The retryable flag indicates whether the caller can meaningfully retry the operation.

Google Translate Provider Details

The Google Translate v2 provider:

  • Authenticates via the X-goog-api-key header (the API key never appears in URLs or server logs).
  • Batches requests sharing the same target locale, up to 128 strings per API call (matching Google's documented limit).
  • Sends requests with format: "text" (plain text input mode).

Best Practices

  1. Always review auto-translated strings. Machine translation provides a starting point, not a final result. Use the translated status to distinguish auto-translated strings from human-verified ones.

  2. Translate complex ICU strings manually. When skippedLocales is non-empty, those strings need a human translator who understands plural rules, gender selection, and other ICU constructs for the target language.

  3. Use environment variables for API keys. Never commit API keys to .lingo-tracker.json or any other file in version control.

  4. Start with a dry run. Before enabling auto-translation across a large resource set, test with a small collection to verify the provider setup and review output quality.

  5. Normalize after bulk translation.
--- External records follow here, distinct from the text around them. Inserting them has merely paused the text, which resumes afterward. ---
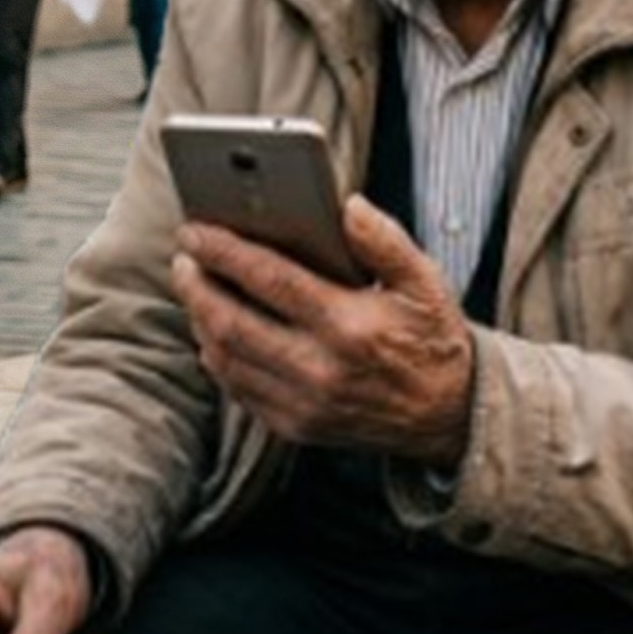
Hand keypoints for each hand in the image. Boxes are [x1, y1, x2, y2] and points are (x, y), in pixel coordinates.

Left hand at [170, 197, 474, 465]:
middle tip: (184, 257)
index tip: (195, 229)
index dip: (224, 251)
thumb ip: (385, 240)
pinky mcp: (296, 427)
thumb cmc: (431, 339)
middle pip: (232, 321)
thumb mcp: (425, 282)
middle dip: (197, 284)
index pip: (269, 279)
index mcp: (349, 326)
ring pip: (227, 358)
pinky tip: (214, 330)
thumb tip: (347, 206)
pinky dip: (217, 356)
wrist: (449, 415)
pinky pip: (238, 388)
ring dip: (201, 318)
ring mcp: (305, 404)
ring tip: (195, 287)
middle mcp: (321, 369)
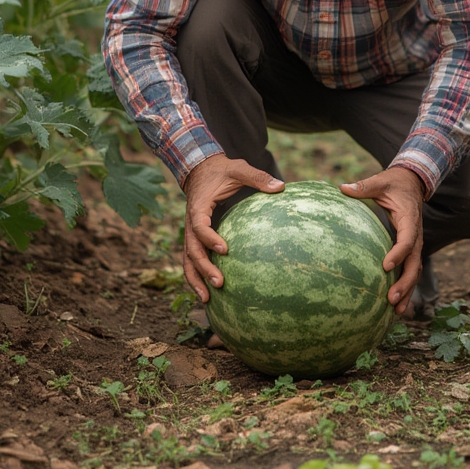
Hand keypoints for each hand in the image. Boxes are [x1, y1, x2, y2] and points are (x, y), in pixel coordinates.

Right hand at [183, 154, 283, 302]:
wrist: (200, 170)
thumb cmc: (222, 170)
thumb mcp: (239, 169)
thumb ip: (258, 177)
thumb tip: (282, 187)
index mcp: (198, 206)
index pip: (199, 226)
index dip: (209, 238)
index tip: (225, 250)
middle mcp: (190, 222)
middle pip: (191, 250)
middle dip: (203, 268)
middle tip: (220, 283)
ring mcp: (190, 232)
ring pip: (187, 259)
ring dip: (195, 279)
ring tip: (207, 300)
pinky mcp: (195, 237)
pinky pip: (192, 259)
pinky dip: (196, 276)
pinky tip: (207, 293)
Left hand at [340, 166, 423, 315]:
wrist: (413, 184)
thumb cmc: (394, 183)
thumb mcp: (381, 181)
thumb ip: (364, 186)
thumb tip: (342, 187)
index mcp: (410, 220)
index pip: (407, 240)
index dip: (398, 254)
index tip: (385, 266)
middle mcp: (416, 235)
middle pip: (415, 263)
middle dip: (405, 283)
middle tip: (391, 299)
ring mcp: (415, 244)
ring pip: (415, 271)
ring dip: (407, 291)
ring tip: (396, 311)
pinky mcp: (411, 250)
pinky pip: (410, 270)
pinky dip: (406, 288)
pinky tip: (396, 306)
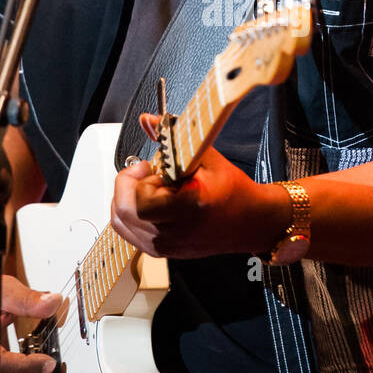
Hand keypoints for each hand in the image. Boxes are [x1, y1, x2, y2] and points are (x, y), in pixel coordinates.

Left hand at [110, 113, 287, 259]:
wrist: (250, 222)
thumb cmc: (233, 191)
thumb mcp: (205, 156)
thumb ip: (172, 137)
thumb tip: (148, 120)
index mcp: (185, 211)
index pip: (136, 203)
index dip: (134, 179)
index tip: (149, 167)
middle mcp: (172, 234)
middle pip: (122, 213)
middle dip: (128, 187)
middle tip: (148, 175)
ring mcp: (165, 246)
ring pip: (121, 223)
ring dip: (128, 200)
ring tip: (151, 189)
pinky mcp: (162, 251)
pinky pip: (129, 233)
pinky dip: (130, 215)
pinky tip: (149, 202)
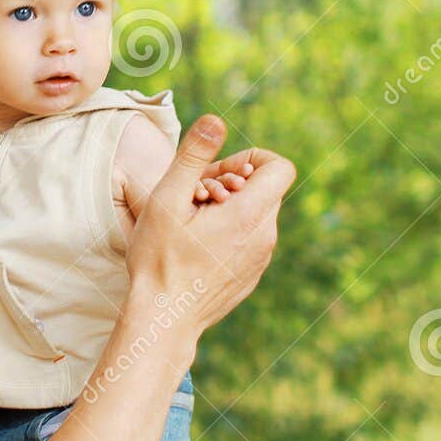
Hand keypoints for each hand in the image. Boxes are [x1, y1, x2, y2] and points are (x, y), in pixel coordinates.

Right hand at [126, 114, 295, 336]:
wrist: (164, 319)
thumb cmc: (160, 259)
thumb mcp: (168, 199)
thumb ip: (194, 156)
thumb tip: (216, 121)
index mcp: (250, 214)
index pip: (280, 166)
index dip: (250, 159)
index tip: (217, 174)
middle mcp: (265, 236)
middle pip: (265, 189)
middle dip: (233, 183)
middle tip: (195, 197)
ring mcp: (260, 260)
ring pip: (256, 215)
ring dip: (230, 209)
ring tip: (193, 224)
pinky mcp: (251, 277)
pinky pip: (250, 241)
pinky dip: (230, 233)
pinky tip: (196, 248)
If you auto-translate many resources at once, run lingo-tracker normalize to ensure all checksums and statuses are consistent.

  6. Be mindful of API costs. Each string sent to the provider incurs a charge. Strings classified as complex-icu are not sent, so they do not incur costs.

  7. Consider per-collection overrides. Disable auto-translation for collections that contain primarily complex ICU strings or that require specialized translation quality.